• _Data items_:
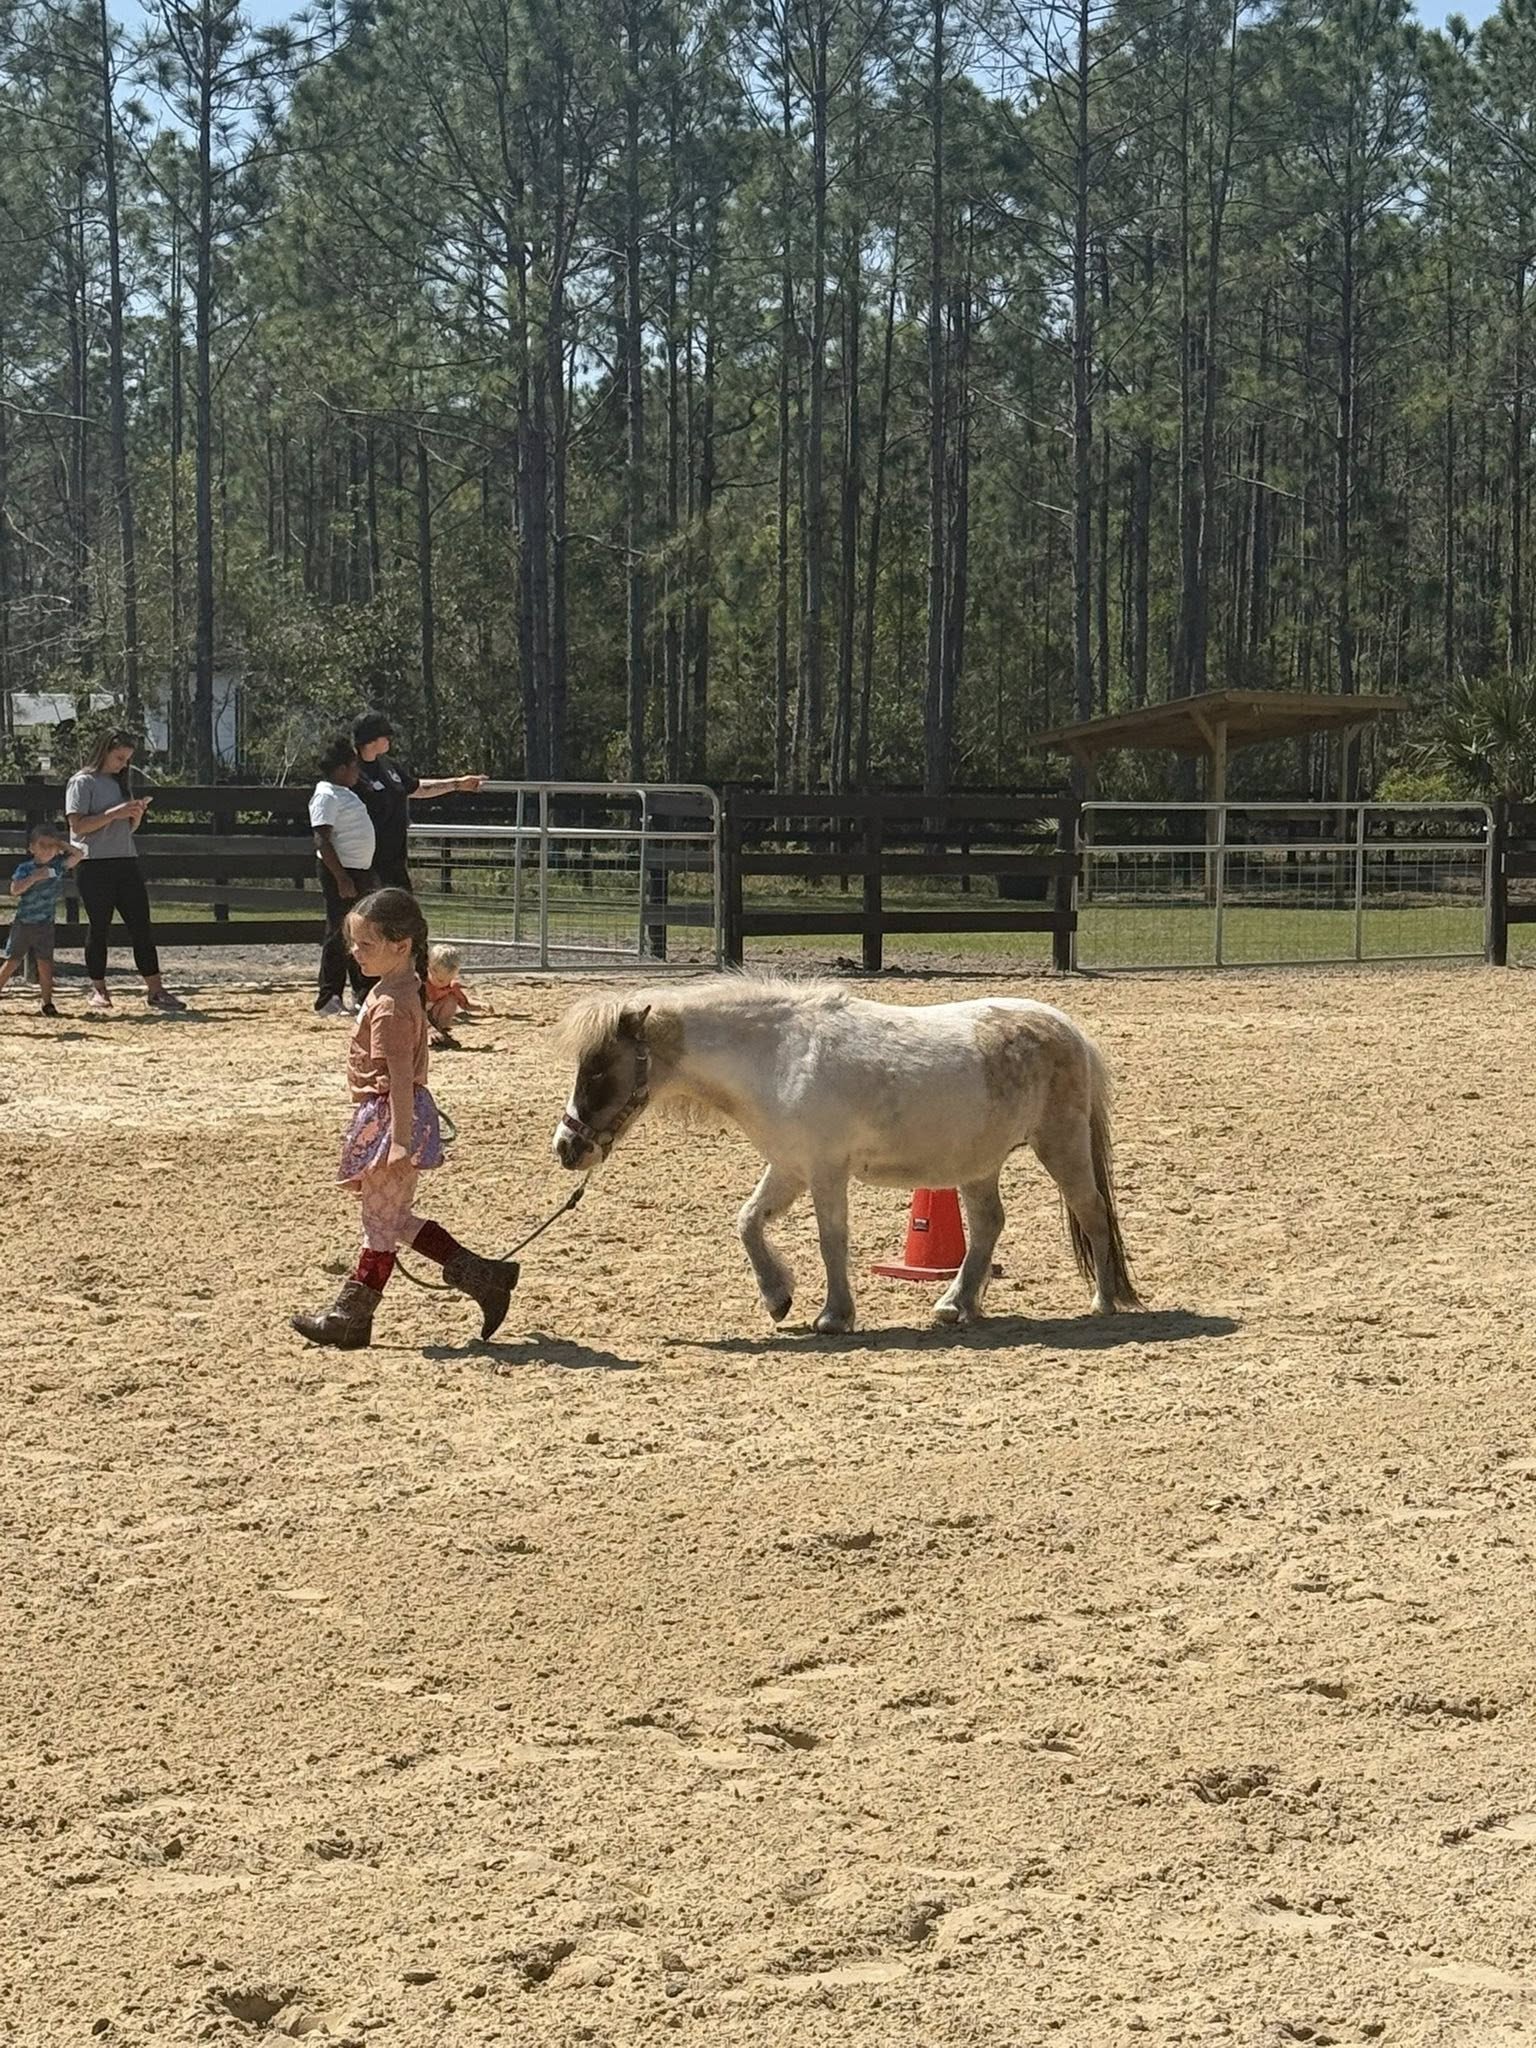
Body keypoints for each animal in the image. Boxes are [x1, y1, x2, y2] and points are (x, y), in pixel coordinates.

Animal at [551, 975, 1139, 1334]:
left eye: (598, 1070)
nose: (566, 1147)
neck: (777, 1056)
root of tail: (1070, 1031)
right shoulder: (789, 1167)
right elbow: (748, 1221)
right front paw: (777, 1297)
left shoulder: (825, 1171)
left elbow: (831, 1240)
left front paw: (833, 1316)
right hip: (977, 1164)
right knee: (989, 1224)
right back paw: (956, 1304)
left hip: (1060, 1145)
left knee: (1091, 1212)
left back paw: (1103, 1303)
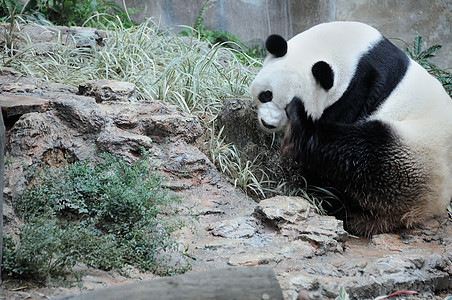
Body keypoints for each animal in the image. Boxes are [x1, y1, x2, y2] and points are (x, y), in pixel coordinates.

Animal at [251, 21, 452, 237]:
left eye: (286, 108)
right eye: (266, 94)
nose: (268, 123)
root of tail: (427, 208)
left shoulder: (357, 91)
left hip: (413, 155)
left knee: (361, 153)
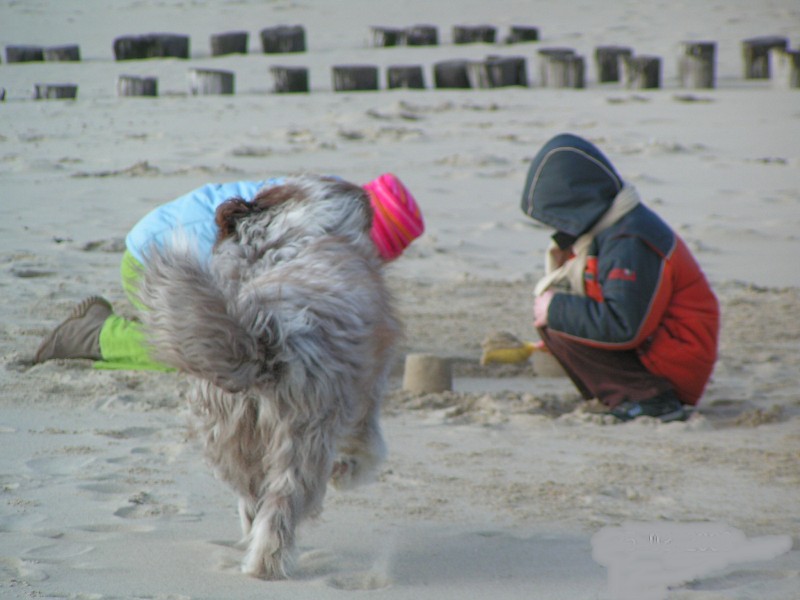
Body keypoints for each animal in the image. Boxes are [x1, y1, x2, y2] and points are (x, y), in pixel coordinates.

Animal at [139, 176, 400, 580]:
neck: (285, 238)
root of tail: (265, 339)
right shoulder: (366, 393)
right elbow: (368, 447)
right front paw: (348, 472)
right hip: (301, 440)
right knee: (281, 507)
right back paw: (267, 564)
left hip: (230, 437)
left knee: (252, 500)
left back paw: (250, 545)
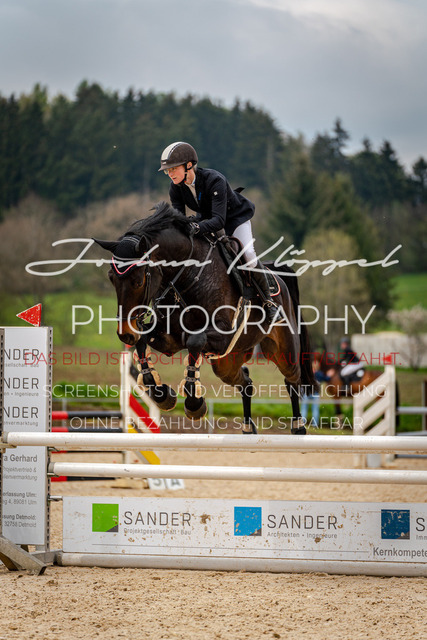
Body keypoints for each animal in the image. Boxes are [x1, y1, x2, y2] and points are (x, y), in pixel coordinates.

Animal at [94, 201, 317, 434]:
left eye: (138, 281)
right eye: (111, 278)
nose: (125, 334)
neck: (188, 277)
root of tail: (278, 278)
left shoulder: (222, 336)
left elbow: (195, 341)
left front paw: (193, 403)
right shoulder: (170, 339)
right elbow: (143, 342)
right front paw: (161, 394)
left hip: (282, 351)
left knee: (292, 380)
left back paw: (298, 427)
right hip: (227, 362)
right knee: (245, 381)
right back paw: (248, 428)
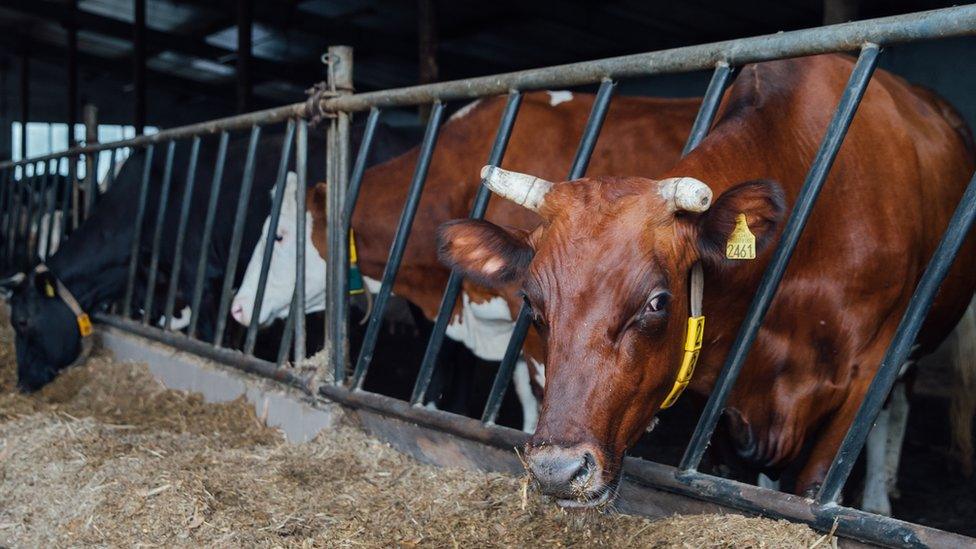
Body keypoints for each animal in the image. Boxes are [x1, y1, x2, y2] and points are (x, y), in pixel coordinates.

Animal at [438, 54, 976, 506]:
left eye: (657, 302)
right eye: (532, 303)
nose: (556, 470)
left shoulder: (869, 369)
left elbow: (817, 483)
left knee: (894, 414)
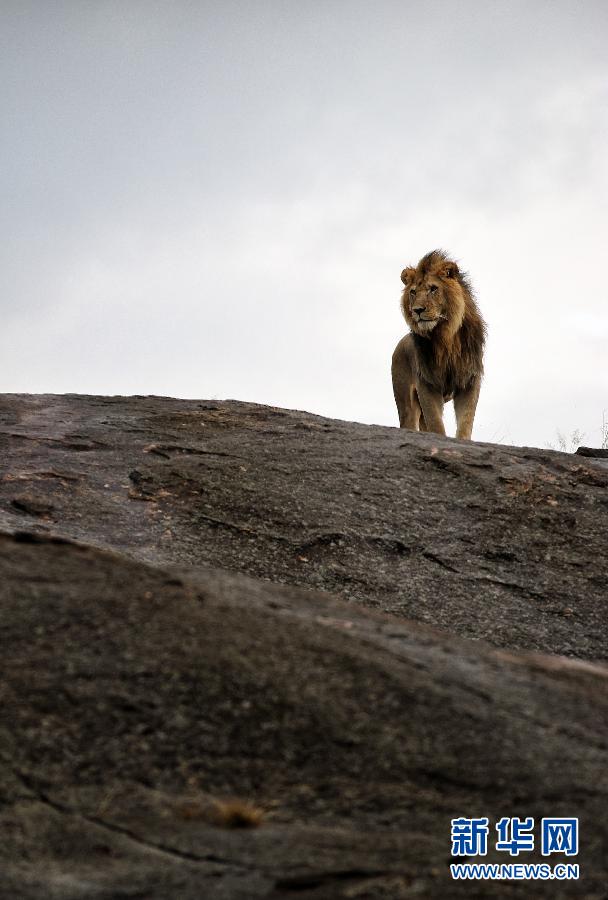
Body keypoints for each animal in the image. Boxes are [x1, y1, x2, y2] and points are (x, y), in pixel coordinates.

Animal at [392, 250, 486, 440]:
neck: (446, 337)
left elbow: (466, 422)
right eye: (413, 292)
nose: (417, 310)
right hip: (406, 403)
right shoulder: (427, 382)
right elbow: (436, 424)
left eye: (433, 288)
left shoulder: (470, 380)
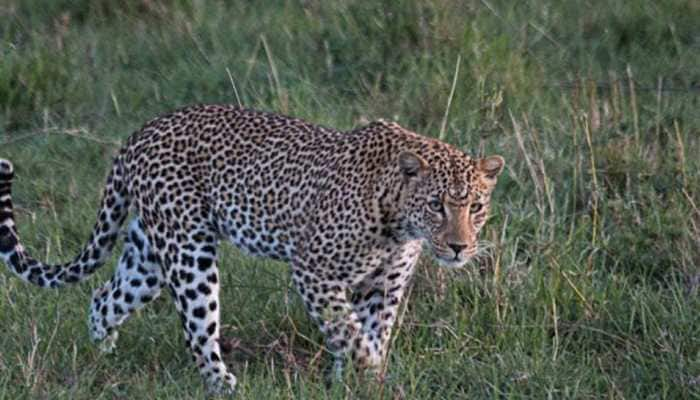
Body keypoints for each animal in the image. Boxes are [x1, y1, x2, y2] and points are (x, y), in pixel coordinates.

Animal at [0, 104, 504, 396]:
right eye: (437, 205)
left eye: (476, 207)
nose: (459, 248)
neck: (398, 221)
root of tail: (138, 134)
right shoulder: (314, 270)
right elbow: (349, 333)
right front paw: (369, 373)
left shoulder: (384, 285)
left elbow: (370, 331)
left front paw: (360, 382)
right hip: (188, 253)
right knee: (197, 329)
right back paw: (222, 384)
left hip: (148, 256)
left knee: (104, 297)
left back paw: (102, 352)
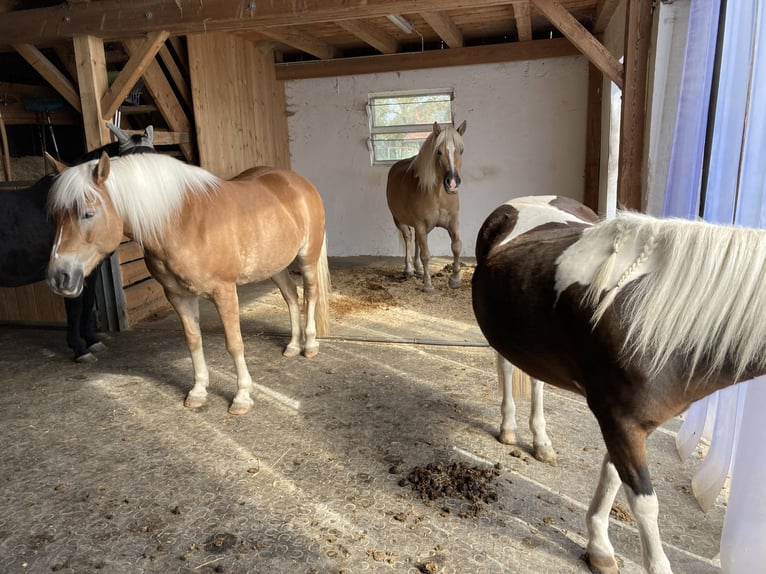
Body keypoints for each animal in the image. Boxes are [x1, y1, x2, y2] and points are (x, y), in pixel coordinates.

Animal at [0, 124, 156, 362]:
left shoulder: (90, 271)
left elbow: (87, 303)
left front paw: (92, 340)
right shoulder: (68, 271)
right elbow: (75, 307)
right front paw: (80, 348)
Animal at [47, 153, 330, 414]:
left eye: (88, 213)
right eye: (56, 218)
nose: (59, 277)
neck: (183, 222)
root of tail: (299, 182)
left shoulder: (224, 292)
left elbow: (234, 343)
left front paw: (241, 397)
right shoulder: (178, 296)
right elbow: (194, 341)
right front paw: (198, 392)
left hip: (307, 258)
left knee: (310, 295)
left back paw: (310, 346)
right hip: (275, 265)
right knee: (291, 296)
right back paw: (292, 346)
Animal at [384, 120, 468, 292]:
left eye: (461, 151)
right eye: (439, 152)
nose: (452, 183)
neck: (438, 194)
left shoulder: (452, 221)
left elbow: (456, 246)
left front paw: (455, 279)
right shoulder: (420, 224)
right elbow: (426, 255)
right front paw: (428, 284)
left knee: (416, 241)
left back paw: (418, 269)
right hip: (400, 221)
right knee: (409, 238)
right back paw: (409, 269)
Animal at [474, 196, 766, 572]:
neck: (653, 315)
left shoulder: (630, 424)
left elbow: (613, 475)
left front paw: (599, 545)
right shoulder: (621, 421)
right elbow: (643, 502)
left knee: (536, 380)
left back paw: (541, 442)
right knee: (507, 369)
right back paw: (508, 428)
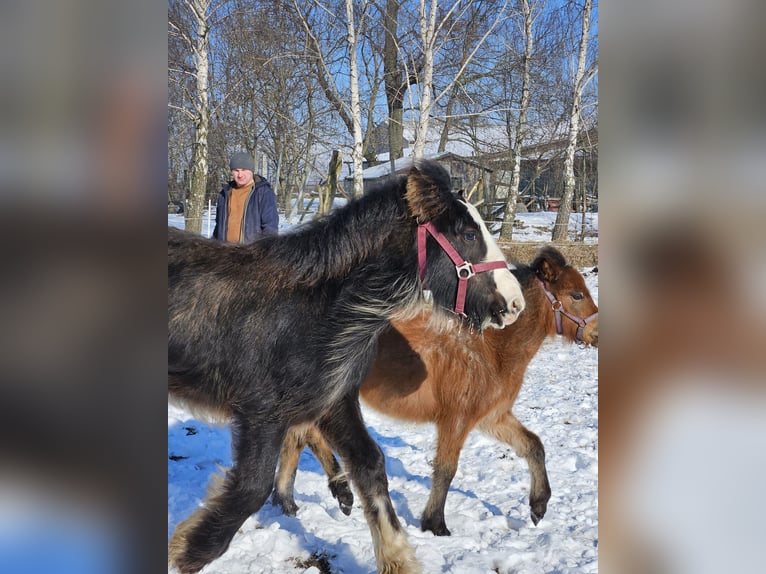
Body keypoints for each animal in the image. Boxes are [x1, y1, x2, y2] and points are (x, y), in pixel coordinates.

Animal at [170, 160, 528, 572]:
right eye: (468, 233)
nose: (515, 304)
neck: (314, 313)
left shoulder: (334, 399)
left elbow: (371, 465)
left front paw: (397, 556)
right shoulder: (261, 413)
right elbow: (249, 488)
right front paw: (183, 551)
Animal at [274, 245, 600, 536]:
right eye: (577, 295)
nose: (597, 333)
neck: (490, 351)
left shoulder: (492, 418)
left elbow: (534, 445)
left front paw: (538, 507)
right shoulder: (456, 420)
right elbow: (446, 469)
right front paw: (435, 525)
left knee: (298, 436)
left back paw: (295, 500)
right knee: (304, 435)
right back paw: (326, 494)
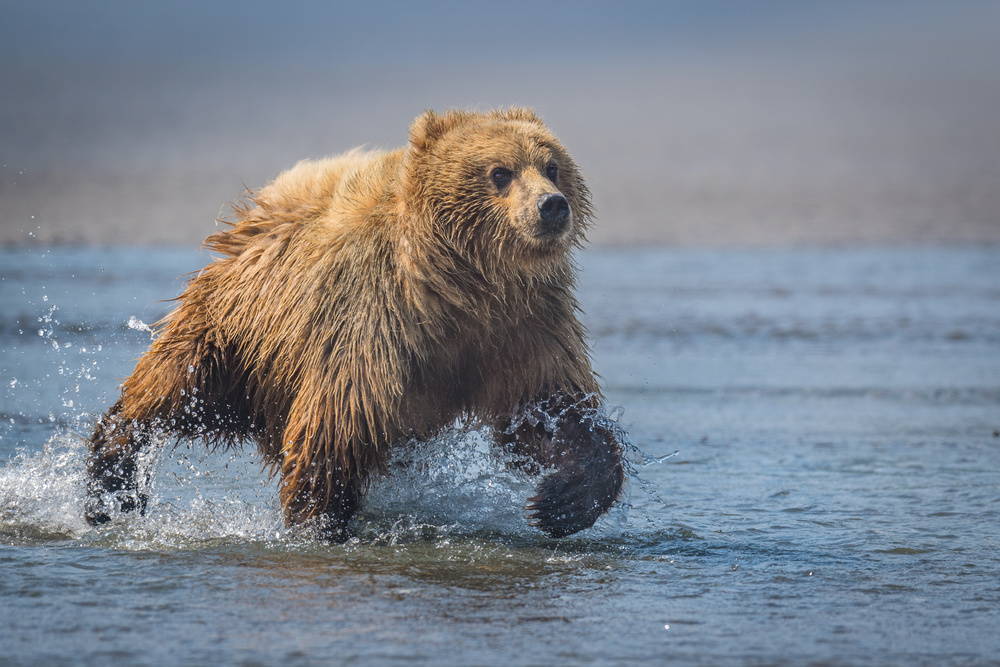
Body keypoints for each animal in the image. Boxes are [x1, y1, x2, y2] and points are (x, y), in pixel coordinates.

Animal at [88, 108, 632, 536]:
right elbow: (337, 426)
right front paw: (319, 524)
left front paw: (561, 501)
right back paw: (109, 484)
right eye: (500, 172)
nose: (551, 205)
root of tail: (257, 211)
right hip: (237, 332)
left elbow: (550, 411)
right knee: (172, 390)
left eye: (552, 165)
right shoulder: (374, 318)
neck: (460, 287)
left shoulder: (521, 326)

• _Task goal_:
Each line of the entries above that has the word "nose" is to be copied.

• _Response to the task_:
nose: (566, 1147)
nose: (268, 123)
nose: (125, 334)
nose: (556, 470)
nose: (417, 310)
nose: (459, 248)
nose: (59, 277)
nose: (452, 183)
nose: (515, 304)
nose: (597, 333)
nose: (551, 205)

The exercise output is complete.